(Data entries)
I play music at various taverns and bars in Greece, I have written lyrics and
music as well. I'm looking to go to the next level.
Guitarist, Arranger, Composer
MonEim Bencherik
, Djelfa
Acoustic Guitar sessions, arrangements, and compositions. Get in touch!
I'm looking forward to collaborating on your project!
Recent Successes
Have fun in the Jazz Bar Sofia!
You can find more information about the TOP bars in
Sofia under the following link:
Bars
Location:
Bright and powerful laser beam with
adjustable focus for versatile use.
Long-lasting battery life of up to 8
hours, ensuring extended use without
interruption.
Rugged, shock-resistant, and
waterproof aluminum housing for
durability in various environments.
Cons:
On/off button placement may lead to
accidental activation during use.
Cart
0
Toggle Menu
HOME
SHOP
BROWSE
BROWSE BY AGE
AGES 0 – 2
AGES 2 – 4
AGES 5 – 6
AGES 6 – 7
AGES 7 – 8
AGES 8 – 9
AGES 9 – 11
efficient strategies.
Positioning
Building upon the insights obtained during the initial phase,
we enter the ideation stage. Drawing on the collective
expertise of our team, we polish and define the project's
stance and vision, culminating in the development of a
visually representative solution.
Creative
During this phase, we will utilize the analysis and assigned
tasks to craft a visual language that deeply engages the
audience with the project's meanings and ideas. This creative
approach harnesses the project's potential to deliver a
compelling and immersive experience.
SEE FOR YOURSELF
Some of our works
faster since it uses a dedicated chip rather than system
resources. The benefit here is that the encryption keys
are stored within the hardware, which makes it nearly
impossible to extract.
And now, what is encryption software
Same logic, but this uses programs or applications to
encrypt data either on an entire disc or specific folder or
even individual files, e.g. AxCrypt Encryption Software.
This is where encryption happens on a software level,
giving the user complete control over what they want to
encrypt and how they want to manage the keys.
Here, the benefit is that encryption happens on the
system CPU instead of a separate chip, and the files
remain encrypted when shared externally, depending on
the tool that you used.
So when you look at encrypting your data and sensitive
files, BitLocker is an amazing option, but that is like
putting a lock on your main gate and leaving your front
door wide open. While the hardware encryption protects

- Goal of the exercise
List every line above that contains the word "want".

- Output of the task
giving the user complete control over what they want to
encrypt and how they want to manage the keys.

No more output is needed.